_Task goal_
In the material below, how many lines contain the word "дому"? The reply must be that number alone.

_Data to use_
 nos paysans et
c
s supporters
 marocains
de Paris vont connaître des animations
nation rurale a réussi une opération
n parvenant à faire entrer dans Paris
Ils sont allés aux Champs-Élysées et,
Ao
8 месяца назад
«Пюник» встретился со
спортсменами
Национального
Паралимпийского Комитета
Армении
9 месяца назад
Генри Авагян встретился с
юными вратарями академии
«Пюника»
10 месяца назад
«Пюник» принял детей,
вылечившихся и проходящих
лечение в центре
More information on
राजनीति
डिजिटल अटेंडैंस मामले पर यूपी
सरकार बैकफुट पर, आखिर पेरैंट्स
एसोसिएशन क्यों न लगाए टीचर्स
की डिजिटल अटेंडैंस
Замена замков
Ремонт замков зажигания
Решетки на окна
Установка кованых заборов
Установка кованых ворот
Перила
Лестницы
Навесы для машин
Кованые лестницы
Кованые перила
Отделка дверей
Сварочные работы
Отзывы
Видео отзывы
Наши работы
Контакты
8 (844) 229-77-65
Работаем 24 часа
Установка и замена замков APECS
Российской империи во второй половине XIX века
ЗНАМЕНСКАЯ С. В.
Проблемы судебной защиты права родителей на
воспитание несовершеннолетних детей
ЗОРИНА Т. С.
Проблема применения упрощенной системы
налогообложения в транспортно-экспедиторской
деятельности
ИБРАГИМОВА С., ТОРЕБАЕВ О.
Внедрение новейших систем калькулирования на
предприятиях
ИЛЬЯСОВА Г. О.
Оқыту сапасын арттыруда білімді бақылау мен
---
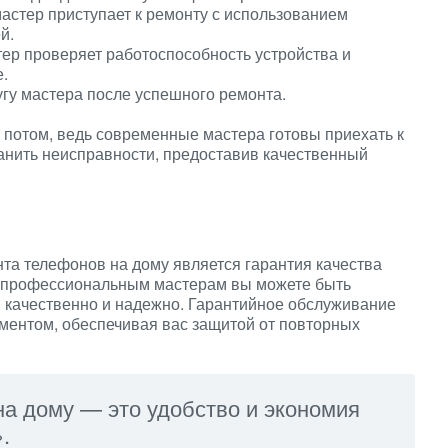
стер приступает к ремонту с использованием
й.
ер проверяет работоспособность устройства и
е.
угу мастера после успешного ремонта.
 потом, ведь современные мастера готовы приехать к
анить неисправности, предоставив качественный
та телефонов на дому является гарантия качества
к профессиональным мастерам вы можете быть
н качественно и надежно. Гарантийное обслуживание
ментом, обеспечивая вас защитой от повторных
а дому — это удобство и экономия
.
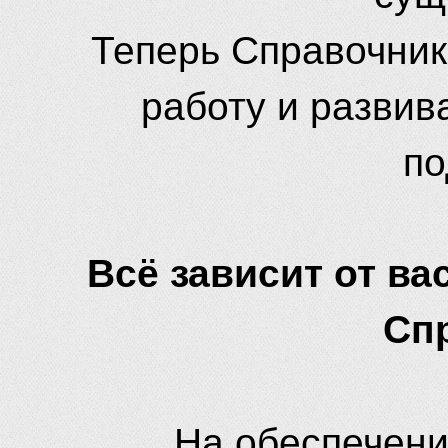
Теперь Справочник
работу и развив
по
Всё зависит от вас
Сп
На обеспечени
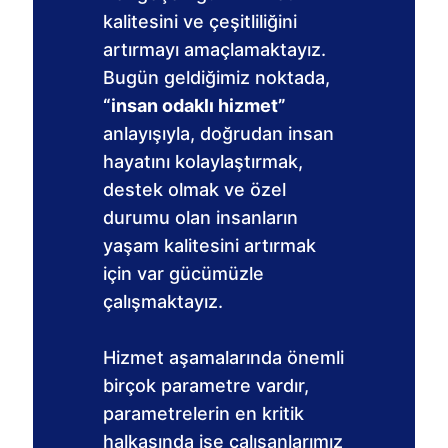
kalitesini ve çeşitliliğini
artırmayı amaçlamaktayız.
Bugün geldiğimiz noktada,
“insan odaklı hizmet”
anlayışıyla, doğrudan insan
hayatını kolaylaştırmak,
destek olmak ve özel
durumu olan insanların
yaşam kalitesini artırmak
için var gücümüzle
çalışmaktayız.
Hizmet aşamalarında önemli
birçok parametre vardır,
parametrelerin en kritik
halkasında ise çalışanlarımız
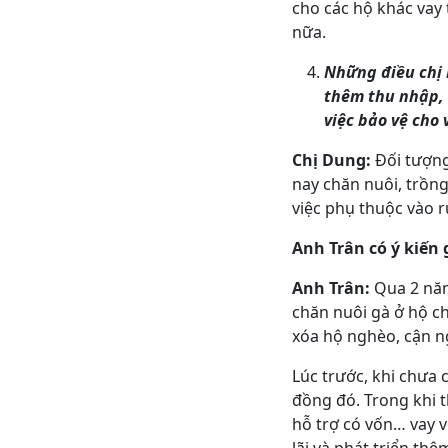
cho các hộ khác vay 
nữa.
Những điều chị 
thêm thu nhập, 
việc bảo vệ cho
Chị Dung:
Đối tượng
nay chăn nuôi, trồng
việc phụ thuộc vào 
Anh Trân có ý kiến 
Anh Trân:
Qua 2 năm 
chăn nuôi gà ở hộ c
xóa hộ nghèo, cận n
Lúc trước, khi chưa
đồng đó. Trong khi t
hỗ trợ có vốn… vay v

_Answer box_
2